There are r length(unique(scca_get_clusters(scca)$cluster)) leaf nodes or clusters identified by the heuristic. The process of K-means clustering has a stochastic component in the initialisation, that is, the choice of the starting centroids, which are random. The subsequent algorithm of optimising the clustering is deterministic, but still, the random initialisation might lead to stochasticity. We advise the user to try out different seeds to investigate the sensitivity of the process to this stochastic effect in K-means, which differs per system.

The attributes asked to be printed in scca_print() have the following meaning: n_labs is the number of observations (labels), k is the number of relevant Eigenvalues (i.e. before the eigengap) at each branch node, node_type is the type of branch (internal) or leaf (terminal) nodes. If no attribute is given, then only the tree hierarchy is printed.

`scca_get_clusters()`: retrieve and plot/map clusters

The function scca_get_clusters saves the observations and the cluster it has been assigned to, in an object. which allows to map obtained clusters or bioregions.

# save the clusters in object scca
(clusts<-scca_get_clusters(scca))

## how many clusters?
length(unique(clusts$cluster))


# plotting clusters
plot(sites$lon,sites$lat,
     col = adjustcolor('grey',0.4),
     pch = 19,
     cex = 0.3)

for(i in sort(unique(clusts$cluster))) {#i=2
  points(
    sites$lon[which(clusts$cluster==i)],
    sites$lat[which(clusts$cluster==i)],
    pch = 19,
    cex = 0.5,
    col = adjustcolor(hcl.colors(22)[i],0.6))
}

Regions shaded in different colors represent each cluster or bioregion. The loop above plots all clusters sequentially, but it would be easy to plot any single cluster by adjusting the range of values for i.

`scca_get_node()`: retrieve any given node (axis) and plot its eigen-spectrum

This function retrieves the values for any given node in object scca, which allows to, for example plot eigenspectrums. Type ?scca_get_node at the R console to see which information is stored in a node. Not only for leaf nodes but also for bracnch nodes.

node1 <- scca_get_node(scca, node = 1)

## check eigenvalues:

## plot eigenspectrum
plot(
  x = 1:length(node1$spectrum),
  y = node1$spectrum,
  ylab = "Eigenvalues",
  xlab = "Index")

There is however, a more direct function to plot the eigen spectrum for any given node: scca_plot_spectrum().

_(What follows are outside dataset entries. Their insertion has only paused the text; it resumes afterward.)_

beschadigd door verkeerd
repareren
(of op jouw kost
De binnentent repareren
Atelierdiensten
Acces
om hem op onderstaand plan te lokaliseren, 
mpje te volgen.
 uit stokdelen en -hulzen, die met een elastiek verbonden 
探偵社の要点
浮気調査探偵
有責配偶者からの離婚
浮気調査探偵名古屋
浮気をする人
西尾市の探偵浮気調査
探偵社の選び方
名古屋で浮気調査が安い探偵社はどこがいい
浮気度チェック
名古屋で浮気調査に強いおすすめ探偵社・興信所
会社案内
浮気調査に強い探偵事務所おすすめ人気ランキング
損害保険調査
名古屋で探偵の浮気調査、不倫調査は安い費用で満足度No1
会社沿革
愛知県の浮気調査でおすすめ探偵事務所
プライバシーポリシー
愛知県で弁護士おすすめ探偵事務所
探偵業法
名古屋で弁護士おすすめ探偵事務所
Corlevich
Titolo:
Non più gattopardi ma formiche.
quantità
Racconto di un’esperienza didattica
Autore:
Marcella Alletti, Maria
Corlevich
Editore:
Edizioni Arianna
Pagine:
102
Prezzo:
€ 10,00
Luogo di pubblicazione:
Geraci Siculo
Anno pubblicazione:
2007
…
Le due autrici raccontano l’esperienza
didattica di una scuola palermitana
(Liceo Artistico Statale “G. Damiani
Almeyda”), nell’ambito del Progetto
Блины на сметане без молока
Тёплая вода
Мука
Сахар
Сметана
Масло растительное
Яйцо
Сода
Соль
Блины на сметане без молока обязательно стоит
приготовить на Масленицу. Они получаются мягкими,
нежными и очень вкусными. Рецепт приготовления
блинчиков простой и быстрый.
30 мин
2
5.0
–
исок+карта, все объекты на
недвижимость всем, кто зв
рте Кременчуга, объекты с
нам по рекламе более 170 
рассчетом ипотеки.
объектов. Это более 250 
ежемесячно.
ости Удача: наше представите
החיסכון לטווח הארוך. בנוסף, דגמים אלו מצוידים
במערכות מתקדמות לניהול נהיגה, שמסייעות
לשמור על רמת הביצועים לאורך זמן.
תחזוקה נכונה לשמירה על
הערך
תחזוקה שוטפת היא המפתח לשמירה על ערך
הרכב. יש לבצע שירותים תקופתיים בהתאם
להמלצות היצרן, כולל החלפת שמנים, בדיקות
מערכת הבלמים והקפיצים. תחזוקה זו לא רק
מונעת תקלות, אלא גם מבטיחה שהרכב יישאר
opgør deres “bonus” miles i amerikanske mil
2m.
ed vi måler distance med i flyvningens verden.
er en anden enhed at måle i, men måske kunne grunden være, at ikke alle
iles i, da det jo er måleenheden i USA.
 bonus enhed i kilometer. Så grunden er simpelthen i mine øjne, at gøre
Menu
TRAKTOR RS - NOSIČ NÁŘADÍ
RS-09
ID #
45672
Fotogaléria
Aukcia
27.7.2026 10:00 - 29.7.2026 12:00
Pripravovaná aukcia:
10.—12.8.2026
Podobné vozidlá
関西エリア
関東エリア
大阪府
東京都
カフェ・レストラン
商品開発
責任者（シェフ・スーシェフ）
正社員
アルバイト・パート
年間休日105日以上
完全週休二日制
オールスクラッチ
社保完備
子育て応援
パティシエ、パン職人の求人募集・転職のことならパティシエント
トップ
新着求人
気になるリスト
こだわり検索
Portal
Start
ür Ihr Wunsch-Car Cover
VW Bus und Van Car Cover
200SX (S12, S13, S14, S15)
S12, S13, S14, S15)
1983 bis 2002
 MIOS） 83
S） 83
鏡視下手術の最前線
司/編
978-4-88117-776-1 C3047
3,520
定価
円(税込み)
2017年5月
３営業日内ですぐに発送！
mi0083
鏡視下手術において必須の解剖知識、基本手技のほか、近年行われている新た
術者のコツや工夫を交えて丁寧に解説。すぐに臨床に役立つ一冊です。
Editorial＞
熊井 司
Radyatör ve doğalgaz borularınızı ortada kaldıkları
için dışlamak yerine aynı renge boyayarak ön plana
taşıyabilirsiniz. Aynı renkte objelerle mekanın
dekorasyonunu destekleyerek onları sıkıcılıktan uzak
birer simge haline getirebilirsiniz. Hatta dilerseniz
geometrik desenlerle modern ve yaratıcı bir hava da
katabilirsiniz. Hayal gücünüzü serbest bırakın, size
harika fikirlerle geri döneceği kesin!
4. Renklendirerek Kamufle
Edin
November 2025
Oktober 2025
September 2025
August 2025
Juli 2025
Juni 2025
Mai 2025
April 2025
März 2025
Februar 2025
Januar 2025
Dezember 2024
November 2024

## the same can be done directly with function scca_plot_spectrum()
scca_plot_spectrum(scca,
  node = 1,
  plot = TRUE)

These plots show the sorted spectrum for all data (node 1), showing two eigenvectors with value equal 1, indicating that there are two fully disconnected clusters. Function scc_plot_spectrum() also prints the sorted eigenvalues as a table.